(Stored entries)
----
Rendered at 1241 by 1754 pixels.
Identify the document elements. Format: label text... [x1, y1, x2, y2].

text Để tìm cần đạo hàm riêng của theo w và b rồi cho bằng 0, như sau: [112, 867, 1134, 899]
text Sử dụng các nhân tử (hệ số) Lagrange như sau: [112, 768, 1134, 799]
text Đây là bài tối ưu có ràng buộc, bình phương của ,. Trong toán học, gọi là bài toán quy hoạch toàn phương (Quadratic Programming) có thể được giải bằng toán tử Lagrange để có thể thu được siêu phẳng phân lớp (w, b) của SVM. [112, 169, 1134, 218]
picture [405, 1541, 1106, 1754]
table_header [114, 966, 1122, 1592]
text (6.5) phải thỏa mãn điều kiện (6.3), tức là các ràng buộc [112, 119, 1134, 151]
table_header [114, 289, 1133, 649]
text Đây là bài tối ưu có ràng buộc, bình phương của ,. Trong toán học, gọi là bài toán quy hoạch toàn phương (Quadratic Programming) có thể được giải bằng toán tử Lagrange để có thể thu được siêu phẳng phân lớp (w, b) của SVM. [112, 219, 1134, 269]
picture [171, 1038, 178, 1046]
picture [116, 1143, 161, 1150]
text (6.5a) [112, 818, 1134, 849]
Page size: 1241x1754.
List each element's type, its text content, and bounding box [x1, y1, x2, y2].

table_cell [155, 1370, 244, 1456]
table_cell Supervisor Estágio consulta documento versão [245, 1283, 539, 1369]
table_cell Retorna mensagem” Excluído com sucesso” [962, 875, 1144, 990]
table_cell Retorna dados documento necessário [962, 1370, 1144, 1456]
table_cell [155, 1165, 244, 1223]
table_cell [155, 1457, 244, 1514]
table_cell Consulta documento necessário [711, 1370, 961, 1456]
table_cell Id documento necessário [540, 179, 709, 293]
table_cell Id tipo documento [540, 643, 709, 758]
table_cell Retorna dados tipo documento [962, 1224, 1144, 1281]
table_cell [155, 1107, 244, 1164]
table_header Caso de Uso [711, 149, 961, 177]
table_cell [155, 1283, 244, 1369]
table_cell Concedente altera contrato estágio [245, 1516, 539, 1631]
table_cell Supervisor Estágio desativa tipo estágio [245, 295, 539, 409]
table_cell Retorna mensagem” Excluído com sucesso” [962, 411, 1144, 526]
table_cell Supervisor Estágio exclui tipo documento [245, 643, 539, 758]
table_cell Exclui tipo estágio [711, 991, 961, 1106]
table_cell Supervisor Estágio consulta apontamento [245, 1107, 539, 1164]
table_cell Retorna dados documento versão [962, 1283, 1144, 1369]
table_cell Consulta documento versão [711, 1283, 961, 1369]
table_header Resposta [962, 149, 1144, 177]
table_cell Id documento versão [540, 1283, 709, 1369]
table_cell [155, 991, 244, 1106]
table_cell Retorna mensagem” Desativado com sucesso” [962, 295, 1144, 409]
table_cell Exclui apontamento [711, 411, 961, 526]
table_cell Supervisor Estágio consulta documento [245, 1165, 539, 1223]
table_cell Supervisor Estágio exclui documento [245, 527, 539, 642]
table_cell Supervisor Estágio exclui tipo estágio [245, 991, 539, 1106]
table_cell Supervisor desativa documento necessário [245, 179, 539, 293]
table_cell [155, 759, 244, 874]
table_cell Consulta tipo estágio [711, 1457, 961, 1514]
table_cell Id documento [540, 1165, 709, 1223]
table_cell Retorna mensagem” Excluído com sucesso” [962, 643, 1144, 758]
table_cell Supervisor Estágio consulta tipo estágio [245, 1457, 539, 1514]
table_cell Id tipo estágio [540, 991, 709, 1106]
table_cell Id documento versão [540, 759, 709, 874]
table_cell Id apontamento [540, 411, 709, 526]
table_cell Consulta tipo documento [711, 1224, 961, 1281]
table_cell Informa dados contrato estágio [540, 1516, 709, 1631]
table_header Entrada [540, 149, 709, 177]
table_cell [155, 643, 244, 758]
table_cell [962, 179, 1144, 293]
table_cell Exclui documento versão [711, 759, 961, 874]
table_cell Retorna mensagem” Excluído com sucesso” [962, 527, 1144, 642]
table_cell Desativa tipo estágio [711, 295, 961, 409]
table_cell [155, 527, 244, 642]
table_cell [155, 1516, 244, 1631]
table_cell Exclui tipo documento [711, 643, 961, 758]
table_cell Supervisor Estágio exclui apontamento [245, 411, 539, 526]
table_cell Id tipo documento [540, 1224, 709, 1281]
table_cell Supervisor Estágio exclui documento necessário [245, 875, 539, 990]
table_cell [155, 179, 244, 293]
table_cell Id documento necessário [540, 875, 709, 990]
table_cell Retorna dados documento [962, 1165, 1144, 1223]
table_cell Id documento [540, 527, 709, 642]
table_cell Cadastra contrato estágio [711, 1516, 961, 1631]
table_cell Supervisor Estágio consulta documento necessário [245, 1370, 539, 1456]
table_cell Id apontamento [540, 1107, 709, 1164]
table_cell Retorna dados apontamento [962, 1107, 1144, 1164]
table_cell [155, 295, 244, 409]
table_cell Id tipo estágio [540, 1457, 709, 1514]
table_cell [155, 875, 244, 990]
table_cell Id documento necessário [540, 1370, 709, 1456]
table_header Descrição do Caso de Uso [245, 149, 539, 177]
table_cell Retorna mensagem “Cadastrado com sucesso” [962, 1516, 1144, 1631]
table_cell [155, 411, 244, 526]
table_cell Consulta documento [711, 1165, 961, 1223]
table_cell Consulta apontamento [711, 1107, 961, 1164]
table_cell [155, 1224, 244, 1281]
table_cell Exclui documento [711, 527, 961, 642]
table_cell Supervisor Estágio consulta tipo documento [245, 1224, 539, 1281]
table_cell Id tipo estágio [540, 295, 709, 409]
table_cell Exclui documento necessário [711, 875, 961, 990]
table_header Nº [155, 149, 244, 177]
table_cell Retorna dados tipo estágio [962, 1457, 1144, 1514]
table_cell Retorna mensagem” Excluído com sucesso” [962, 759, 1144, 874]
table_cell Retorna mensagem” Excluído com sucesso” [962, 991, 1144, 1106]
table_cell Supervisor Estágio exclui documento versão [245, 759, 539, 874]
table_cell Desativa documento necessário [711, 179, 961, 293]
----
What needs to be done: All lines of the data are to be repeated exactly as they stand.

Answer to this problem:
Rendered at 1241 by 1754 pixels.
Identify the document elements. Format: label text... [x1, y1, x2, y2].

text Để tìm cần đạo hàm riêng của theo w và b rồi cho bằng 0, như sau: [112, 867, 1134, 899]
text Sử dụng các nhân tử (hệ số) Lagrange như sau: [112, 768, 1134, 799]
text Đây là bài tối ưu có ràng buộc, bình phương của ,. Trong toán học, gọi là bài toán quy hoạch toàn phương (Quadratic Programming) có thể được giải bằng toán tử Lagrange để có thể thu được siêu phẳng phân lớp (w, b) của SVM. [112, 169, 1134, 218]
picture [405, 1541, 1106, 1754]
table_header [114, 966, 1122, 1592]
text (6.5) phải thỏa mãn điều kiện (6.3), tức là các ràng buộc [112, 119, 1134, 151]
table_header [114, 289, 1133, 649]
text Đây là bài tối ưu có ràng buộc, bình phương của ,. Trong toán học, gọi là bài toán quy hoạch toàn phương (Quadratic Programming) có thể được giải bằng toán tử Lagrange để có thể thu được siêu phẳng phân lớp (w, b) của SVM. [112, 219, 1134, 269]
picture [171, 1038, 178, 1046]
picture [116, 1143, 161, 1150]
text (6.5a) [112, 818, 1134, 849]
Page size: 1241x1754.
List each element's type, its text content, and bounding box [x1, y1, x2, y2].

table_cell [155, 1370, 244, 1456]
table_cell Supervisor Estágio consulta documento versão [245, 1283, 539, 1369]
table_cell Retorna mensagem” Excluído com sucesso” [962, 875, 1144, 990]
table_cell Retorna dados documento necessário [962, 1370, 1144, 1456]
table_cell [155, 1165, 244, 1223]
table_cell [155, 1457, 244, 1514]
table_cell Consulta documento necessário [711, 1370, 961, 1456]
table_cell Id documento necessário [540, 179, 709, 293]
table_cell Id tipo documento [540, 643, 709, 758]
table_cell Retorna dados tipo documento [962, 1224, 1144, 1281]
table_cell [155, 1107, 244, 1164]
table_header Caso de Uso [711, 149, 961, 177]
table_cell [155, 1283, 244, 1369]
table_cell Concedente altera contrato estágio [245, 1516, 539, 1631]
table_cell Supervisor Estágio desativa tipo estágio [245, 295, 539, 409]
table_cell Retorna mensagem” Excluído com sucesso” [962, 411, 1144, 526]
table_cell Supervisor Estágio exclui tipo documento [245, 643, 539, 758]
table_cell Exclui tipo estágio [711, 991, 961, 1106]
table_cell Supervisor Estágio consulta apontamento [245, 1107, 539, 1164]
table_cell Retorna dados documento versão [962, 1283, 1144, 1369]
table_cell Consulta documento versão [711, 1283, 961, 1369]
table_header Resposta [962, 149, 1144, 177]
table_cell Id documento versão [540, 1283, 709, 1369]
table_cell [155, 991, 244, 1106]
table_cell Retorna mensagem” Desativado com sucesso” [962, 295, 1144, 409]
table_cell Exclui apontamento [711, 411, 961, 526]
table_cell Supervisor Estágio consulta documento [245, 1165, 539, 1223]
table_cell Supervisor Estágio exclui documento [245, 527, 539, 642]
table_cell Supervisor Estágio exclui tipo estágio [245, 991, 539, 1106]
table_cell Supervisor desativa documento necessário [245, 179, 539, 293]
table_cell [155, 759, 244, 874]
table_cell Consulta tipo estágio [711, 1457, 961, 1514]
table_cell Id documento [540, 1165, 709, 1223]
table_cell Retorna mensagem” Excluído com sucesso” [962, 643, 1144, 758]
table_cell Supervisor Estágio consulta tipo estágio [245, 1457, 539, 1514]
table_cell Id tipo estágio [540, 991, 709, 1106]
table_cell Id documento versão [540, 759, 709, 874]
table_cell Id apontamento [540, 411, 709, 526]
table_cell Consulta tipo documento [711, 1224, 961, 1281]
table_cell Informa dados contrato estágio [540, 1516, 709, 1631]
table_header Entrada [540, 149, 709, 177]
table_cell [155, 643, 244, 758]
table_cell [962, 179, 1144, 293]
table_cell Exclui documento versão [711, 759, 961, 874]
table_cell Retorna mensagem” Excluído com sucesso” [962, 527, 1144, 642]
table_cell Desativa tipo estágio [711, 295, 961, 409]
table_cell [155, 527, 244, 642]
table_cell [155, 1516, 244, 1631]
table_cell Exclui tipo documento [711, 643, 961, 758]
table_cell Supervisor Estágio exclui apontamento [245, 411, 539, 526]
table_cell Id tipo documento [540, 1224, 709, 1281]
table_cell Supervisor Estágio exclui documento necessário [245, 875, 539, 990]
table_cell [155, 179, 244, 293]
table_cell Id documento necessário [540, 875, 709, 990]
table_cell Retorna dados documento [962, 1165, 1144, 1223]
table_cell Id documento [540, 527, 709, 642]
table_cell Cadastra contrato estágio [711, 1516, 961, 1631]
table_cell Supervisor Estágio consulta documento necessário [245, 1370, 539, 1456]
table_cell Id apontamento [540, 1107, 709, 1164]
table_cell Retorna dados apontamento [962, 1107, 1144, 1164]
table_cell [155, 295, 244, 409]
table_cell Id tipo estágio [540, 1457, 709, 1514]
table_cell [155, 875, 244, 990]
table_cell Id documento necessário [540, 1370, 709, 1456]
table_header Descrição do Caso de Uso [245, 149, 539, 177]
table_cell Retorna mensagem “Cadastrado com sucesso” [962, 1516, 1144, 1631]
table_cell [155, 411, 244, 526]
table_cell Consulta documento [711, 1165, 961, 1223]
table_cell Consulta apontamento [711, 1107, 961, 1164]
table_cell [155, 1224, 244, 1281]
table_cell Exclui documento [711, 527, 961, 642]
table_cell Supervisor Estágio consulta tipo documento [245, 1224, 539, 1281]
table_cell Id tipo estágio [540, 295, 709, 409]
table_cell Exclui documento necessário [711, 875, 961, 990]
table_header Nº [155, 149, 244, 177]
table_cell Retorna dados tipo estágio [962, 1457, 1144, 1514]
table_cell Retorna mensagem” Excluído com sucesso” [962, 759, 1144, 874]
table_cell Retorna mensagem” Excluído com sucesso” [962, 991, 1144, 1106]
table_cell Supervisor Estágio exclui documento versão [245, 759, 539, 874]
table_cell Desativa documento necessário [711, 179, 961, 293]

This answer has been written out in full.